[Start of Attachment]
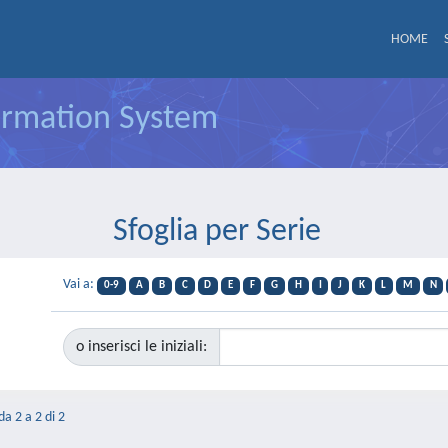
HOME
formation System
Sfoglia per Serie
Vai a:
0-9
A
B
C
D
E
F
G
H
I
J
K
L
M
N
o inserisci le iniziali:
da 2 a 2 di 2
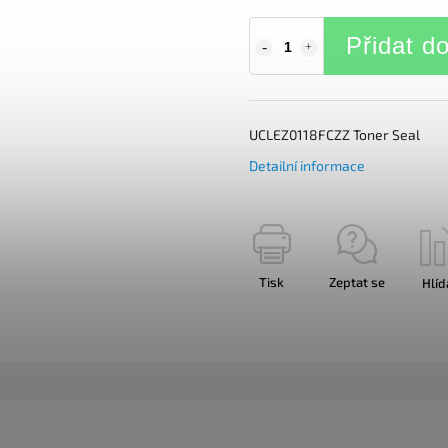
Přidat d
UCLEZ0118FCZZ Toner Seal
Detailní informace
Tisk
Zeptat se
Hlíd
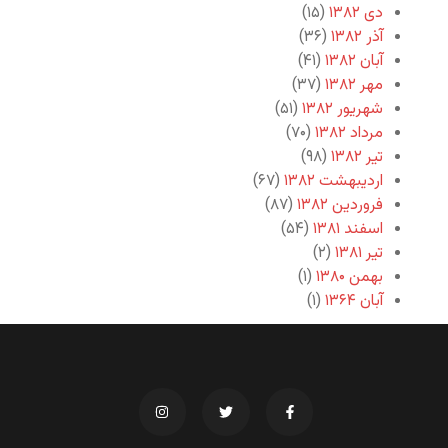
دی ۱۳۸۲
(۱۵)
آذر ۱۳۸۲
(۳۶)
آبان ۱۳۸۲
(۴۱)
مهر ۱۳۸۲
(۳۷)
شهریور ۱۳۸۲
(۵۱)
مرداد ۱۳۸۲
(۷۰)
تیر ۱۳۸۲
(۹۸)
اردیبهشت ۱۳۸۲
(۶۷)
فروردین ۱۳۸۲
(۸۷)
اسفند ۱۳۸۱
(۵۴)
تیر ۱۳۸۱
(۲)
بهمن ۱۳۸۰
(۱)
آبان ۱۳۶۴
(۱)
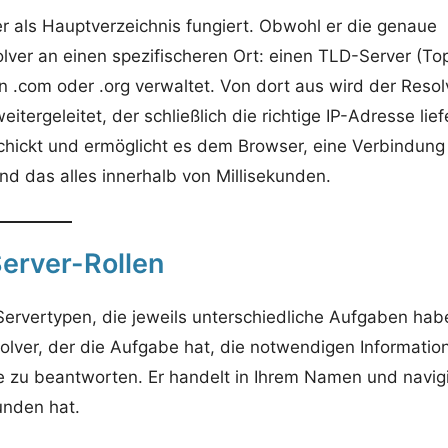
er als Hauptverzeichnis fungiert. Obwohl er die genaue
lver an einen spezifischeren Ort: einen TLD-Server (To
n .com oder .org verwaltet. Von dort aus wird der Resol
ergeleitet, der schließlich die richtige IP-Adresse lief
hickt und ermöglicht es dem Browser, eine Verbindung
nd das alles innerhalb von Millisekunden.
erver-Rollen
ervertypen, die jeweils unterschiedliche Aufgaben hab
olver, der die Aufgabe hat, die notwendigen Informatio
zu beantworten. Er handelt in Ihrem Namen und navigi
unden hat.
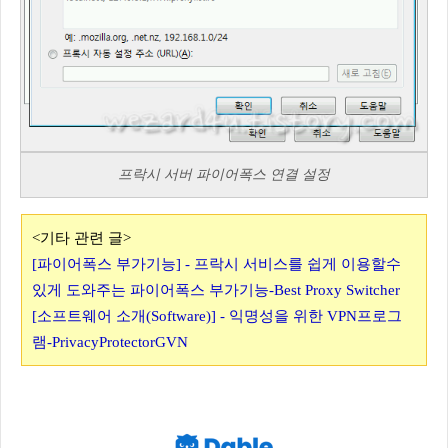
프락시 서버 파이어폭스 연결 설정
<기타 관련 글>
[파이어폭스 부가기능] - 프락시 서비스를 쉽게 이용할수
있게 도와주는 파이어폭스 부가기능-Best Proxy Switcher
[소프트웨어 소개(Software)] - 익명성을 위한 VPN프로그
램-PrivacyProtectorGVN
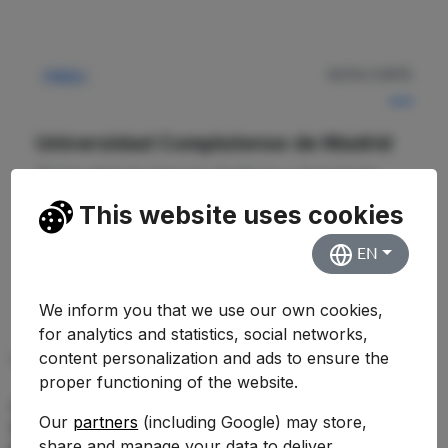
NOTA CORTE
Pública
—
Universidad Complutense de Madrid
Facultad de Ciencias Políticas y Sociología
This website uses cookies
Ver Detalles
EN
We inform you that we use our own cookies,
for analytics and statistics, social networks,
content personalization and ads to ensure the
PREGUNTAS FRECUENTES (FAQ)
proper functioning of the website.
¿Qué nota de corte se necesita para
Our
partners
(including Google) may store,
estudiar Doble Grado en Ciencias
share and manage your data to deliver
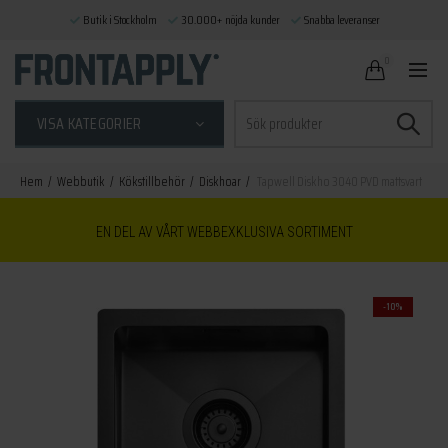
Butik i Stockholm
30.000+ nöjda kunder
Snabba leveranser
0
Sök
VISA KATEGORIER
efter:
Hem
Webbutik
Kökstillbehör
Diskhoar
Tapwell Diskho 3040 PVD mattsvart
EN DEL AV VÅRT WEBBEXKLUSIVA SORTIMENT
-10%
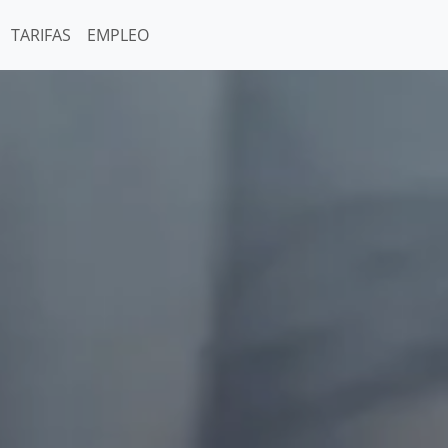
TARIFAS
EMPLEO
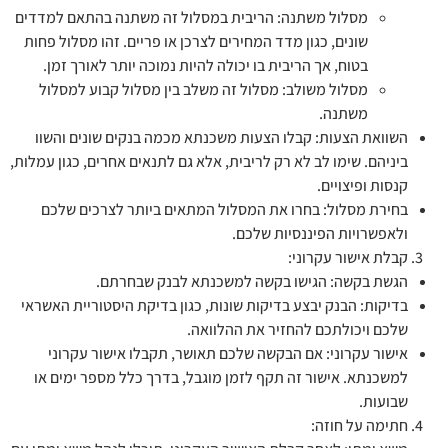
מסלול משתנה: הריבית במסלול זה משתנה בהתאם למדדים
שונים, כגון מדד המחירים לצרכן או פריים. זהו מסלול פחות
בטוח, אך הריבית בו יכולה להיות נמוכה יותר לאורך זמן.
מסלול משולב: מסלול זה משלב בין מסלול קבוע למסלול
משתנה.
השוואת הצעות: קבלו הצעות משכנתא מכמה בנקים שונים והשוו
ביניהם. שימו לב לא רק לריבית, אלא גם לתנאים אחרים, כגון עמלות,
קנסות ופיצויים.
בחירת מסלול: בחרו את המסלול המתאים ביותר לצרכים שלכם
ולאפשרויות הפיננסיות שלכם.
קבלת אישור עקרוני:
הגשת בקשה: הגישו בקשה למשכנתא לבנק שבחרתם.
בדיקות: הבנק יבצע בדיקות שונות, כגון בדיקת היסטוריית האשראי
שלכם ויכולתכם להחזיר את ההלוואה.
אישור עקרוני: אם הבקשה שלכם תאושר, תקבלו אישור עקרוני
למשכנתא. אישור זה תקף לזמן מוגבל, בדרך כלל מספר ימים או
שבועות.
חתימה על חוזה:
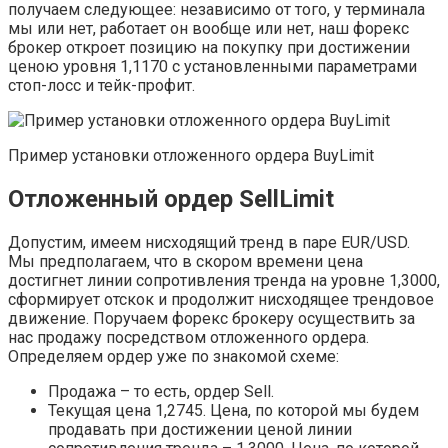
получаем следующее: независимо от того, у терминала
мы или нет, работает он вообще или нет, наш форекс
брокер откроет позицию на покупку при достижении
ценою уровня 1,1170 с установленными параметрами
стоп-лосс и тейк-профит.
Пример установки отложенного ордера BuyLimit
Отложенный ордер SellLimit
Допустим, имеем нисходящий тренд в паре EUR/USD.
Мы предполагаем, что в скором времени цена
достигнет линии сопротивления тренда на уровне 1,3000,
сформирует отскок и продолжит нисходящее трендовое
движение. Поручаем форекс брокеру осуществить за
нас продажу посредством отложенного ордера.
Определяем ордер уже по знакомой схеме:
Продажа – то есть, ордер Sell.
Текущая цена 1,2745. Цена, по которой мы будем
продавать при достижении ценой линии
[End of Attachment]
▶ _EXERCISE_:
An exact copy of the lines above, from the first through the line that holds "hickt und ermöglicht", is what is needed; leave the pictures out.

▶ _ANSWER TO THIS TASK_:
HOME
formation System
Sfoglia per Serie
Vai a:
0-9
A
B
C
D
E
F
G
H
I
J
K
L
M
N
o inserisci le iniziali:
da 2 a 2 di 2
Přidat d
UCLEZ0118FCZZ Toner Seal
Detailní informace
Tisk
Zeptat se
Hlíd
دی ۱۳۸۲
(۱۵)
آذر ۱۳۸۲
(۳۶)
آبان ۱۳۸۲
(۴۱)
مهر ۱۳۸۲
(۳۷)
شهریور ۱۳۸۲
(۵۱)
مرداد ۱۳۸۲
(۷۰)
تیر ۱۳۸۲
(۹۸)
اردیبهشت ۱۳۸۲
(۶۷)
فروردین ۱۳۸۲
(۸۷)
اسفند ۱۳۸۱
(۵۴)
تیر ۱۳۸۱
(۲)
بهمن ۱۳۸۰
(۱)
آبان ۱۳۶۴
(۱)
er als Hauptverzeichnis fungiert. Obwohl er die genaue
lver an einen spezifischeren Ort: einen TLD-Server (To
n .com oder .org verwaltet. Von dort aus wird der Resol
ergeleitet, der schließlich die richtige IP-Adresse lief
hickt und ermöglicht es dem Browser, eine Verbindung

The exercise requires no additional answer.